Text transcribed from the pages
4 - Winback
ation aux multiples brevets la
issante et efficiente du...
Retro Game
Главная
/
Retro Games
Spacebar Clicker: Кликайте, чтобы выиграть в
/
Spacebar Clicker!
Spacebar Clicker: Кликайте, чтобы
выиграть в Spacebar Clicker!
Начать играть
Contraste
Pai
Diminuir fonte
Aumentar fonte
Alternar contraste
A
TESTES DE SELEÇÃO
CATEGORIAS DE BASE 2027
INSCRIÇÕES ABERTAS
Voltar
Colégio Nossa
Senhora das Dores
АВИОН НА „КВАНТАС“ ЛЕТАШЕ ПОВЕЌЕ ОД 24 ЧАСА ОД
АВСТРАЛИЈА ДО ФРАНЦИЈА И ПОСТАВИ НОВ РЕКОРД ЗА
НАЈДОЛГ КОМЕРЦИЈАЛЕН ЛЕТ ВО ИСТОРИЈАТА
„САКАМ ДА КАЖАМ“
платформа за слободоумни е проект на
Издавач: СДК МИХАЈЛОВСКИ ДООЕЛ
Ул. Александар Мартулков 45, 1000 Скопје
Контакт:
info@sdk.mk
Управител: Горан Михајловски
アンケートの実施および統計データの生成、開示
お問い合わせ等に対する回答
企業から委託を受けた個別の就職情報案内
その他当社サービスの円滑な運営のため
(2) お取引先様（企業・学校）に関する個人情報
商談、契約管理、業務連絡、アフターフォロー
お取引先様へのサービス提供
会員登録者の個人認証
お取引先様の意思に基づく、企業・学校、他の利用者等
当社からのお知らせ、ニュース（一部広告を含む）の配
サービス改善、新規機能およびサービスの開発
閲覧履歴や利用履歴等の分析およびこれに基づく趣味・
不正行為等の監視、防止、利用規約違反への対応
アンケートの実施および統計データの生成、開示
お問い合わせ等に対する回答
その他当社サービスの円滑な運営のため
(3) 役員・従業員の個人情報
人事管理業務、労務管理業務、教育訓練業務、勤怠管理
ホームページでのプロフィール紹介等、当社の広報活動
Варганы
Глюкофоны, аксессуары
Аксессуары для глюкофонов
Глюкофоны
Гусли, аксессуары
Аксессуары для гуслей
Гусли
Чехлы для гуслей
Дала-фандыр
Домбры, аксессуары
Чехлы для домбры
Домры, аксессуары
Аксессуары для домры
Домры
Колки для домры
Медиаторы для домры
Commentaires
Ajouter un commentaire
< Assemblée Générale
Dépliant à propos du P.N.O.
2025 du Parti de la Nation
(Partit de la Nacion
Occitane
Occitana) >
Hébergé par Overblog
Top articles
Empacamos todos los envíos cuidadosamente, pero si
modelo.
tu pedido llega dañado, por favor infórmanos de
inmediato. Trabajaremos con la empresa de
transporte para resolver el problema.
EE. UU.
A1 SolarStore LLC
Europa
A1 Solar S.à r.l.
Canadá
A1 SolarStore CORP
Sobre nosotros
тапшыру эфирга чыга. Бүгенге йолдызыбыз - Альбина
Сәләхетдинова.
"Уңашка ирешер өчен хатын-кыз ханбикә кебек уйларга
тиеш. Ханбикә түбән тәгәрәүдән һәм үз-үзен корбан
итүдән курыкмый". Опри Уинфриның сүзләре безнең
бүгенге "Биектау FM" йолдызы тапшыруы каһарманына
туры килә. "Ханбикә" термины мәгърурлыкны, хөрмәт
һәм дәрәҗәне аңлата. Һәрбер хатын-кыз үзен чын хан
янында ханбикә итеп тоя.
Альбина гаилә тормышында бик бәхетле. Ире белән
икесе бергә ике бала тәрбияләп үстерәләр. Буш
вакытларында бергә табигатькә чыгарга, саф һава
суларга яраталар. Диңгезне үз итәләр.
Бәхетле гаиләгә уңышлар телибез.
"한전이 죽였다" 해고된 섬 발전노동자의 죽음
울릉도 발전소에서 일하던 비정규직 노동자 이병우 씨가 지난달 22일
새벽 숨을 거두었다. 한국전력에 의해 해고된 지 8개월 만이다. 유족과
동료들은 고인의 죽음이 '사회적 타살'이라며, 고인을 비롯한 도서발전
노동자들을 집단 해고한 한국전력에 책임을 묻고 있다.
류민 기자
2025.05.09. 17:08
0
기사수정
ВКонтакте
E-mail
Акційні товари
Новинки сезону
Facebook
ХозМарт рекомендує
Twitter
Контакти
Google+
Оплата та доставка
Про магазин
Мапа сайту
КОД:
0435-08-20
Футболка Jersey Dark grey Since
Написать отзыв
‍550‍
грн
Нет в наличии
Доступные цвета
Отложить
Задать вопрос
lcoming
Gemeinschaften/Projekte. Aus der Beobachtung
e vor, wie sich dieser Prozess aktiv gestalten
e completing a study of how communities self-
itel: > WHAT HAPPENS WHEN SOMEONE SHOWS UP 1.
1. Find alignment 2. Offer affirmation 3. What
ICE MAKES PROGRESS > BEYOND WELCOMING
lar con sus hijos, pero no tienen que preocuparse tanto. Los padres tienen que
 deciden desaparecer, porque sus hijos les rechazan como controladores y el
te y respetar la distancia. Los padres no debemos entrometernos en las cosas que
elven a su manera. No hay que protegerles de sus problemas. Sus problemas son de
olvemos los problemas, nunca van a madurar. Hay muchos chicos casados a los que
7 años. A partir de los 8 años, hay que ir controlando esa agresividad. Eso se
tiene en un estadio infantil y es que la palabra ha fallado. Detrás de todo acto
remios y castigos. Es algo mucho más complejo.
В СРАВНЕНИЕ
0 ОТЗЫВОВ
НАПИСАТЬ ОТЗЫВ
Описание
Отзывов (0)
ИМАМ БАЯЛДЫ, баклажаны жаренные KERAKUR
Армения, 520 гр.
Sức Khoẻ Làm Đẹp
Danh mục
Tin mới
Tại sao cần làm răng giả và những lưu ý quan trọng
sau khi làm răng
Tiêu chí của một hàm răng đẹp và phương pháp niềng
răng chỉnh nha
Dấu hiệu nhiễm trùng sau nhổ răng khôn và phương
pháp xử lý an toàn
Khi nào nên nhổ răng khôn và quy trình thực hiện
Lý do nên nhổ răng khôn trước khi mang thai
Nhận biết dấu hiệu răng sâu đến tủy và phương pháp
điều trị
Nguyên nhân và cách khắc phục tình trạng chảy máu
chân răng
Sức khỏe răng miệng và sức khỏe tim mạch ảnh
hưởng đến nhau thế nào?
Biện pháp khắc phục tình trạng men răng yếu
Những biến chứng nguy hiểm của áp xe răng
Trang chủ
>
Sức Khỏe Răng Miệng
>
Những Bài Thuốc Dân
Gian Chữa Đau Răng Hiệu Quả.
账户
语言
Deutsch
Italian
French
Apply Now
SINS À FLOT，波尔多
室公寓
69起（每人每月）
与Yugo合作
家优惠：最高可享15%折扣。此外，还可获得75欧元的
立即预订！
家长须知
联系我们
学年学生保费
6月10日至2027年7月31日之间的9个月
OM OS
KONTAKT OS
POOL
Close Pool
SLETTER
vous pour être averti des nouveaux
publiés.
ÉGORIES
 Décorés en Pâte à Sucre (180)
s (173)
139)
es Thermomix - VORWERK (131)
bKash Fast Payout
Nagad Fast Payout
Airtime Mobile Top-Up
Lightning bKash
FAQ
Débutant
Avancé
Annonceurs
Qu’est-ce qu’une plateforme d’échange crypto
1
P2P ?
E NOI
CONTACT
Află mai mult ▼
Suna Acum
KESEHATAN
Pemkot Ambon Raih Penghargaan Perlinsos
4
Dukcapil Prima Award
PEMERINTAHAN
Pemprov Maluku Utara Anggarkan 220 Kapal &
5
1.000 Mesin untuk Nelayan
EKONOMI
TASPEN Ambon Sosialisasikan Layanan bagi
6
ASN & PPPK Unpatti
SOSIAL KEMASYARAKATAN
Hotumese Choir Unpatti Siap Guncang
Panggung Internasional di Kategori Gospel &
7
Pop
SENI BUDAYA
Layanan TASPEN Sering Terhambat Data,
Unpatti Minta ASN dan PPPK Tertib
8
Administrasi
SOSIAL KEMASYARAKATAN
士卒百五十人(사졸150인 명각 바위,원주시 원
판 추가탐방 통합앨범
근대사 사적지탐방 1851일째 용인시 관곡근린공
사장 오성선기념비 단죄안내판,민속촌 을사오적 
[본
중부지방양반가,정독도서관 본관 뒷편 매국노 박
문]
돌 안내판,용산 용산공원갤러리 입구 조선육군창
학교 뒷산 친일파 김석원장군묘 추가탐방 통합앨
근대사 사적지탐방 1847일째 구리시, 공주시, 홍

▶ **TASK OBJECTIVE**:
Write out the lines from the very first one through the line containing "ОД 24 ЧАСА ОД", keeping every character unchanged.

▶ **WRITTEN SOLUTION**:
4 - Winback
ation aux multiples brevets la
issante et efficiente du...
Retro Game
Главная
/
Retro Games
Spacebar Clicker: Кликайте, чтобы выиграть в
/
Spacebar Clicker!
Spacebar Clicker: Кликайте, чтобы
выиграть в Spacebar Clicker!
Начать играть
Contraste
Pai
Diminuir fonte
Aumentar fonte
Alternar contraste
A
TESTES DE SELEÇÃO
CATEGORIAS DE BASE 2027
INSCRIÇÕES ABERTAS
Voltar
Colégio Nossa
Senhora das Dores
АВИОН НА „КВАНТАС“ ЛЕТАШЕ ПОВЕЌЕ ОД 24 ЧАСА ОД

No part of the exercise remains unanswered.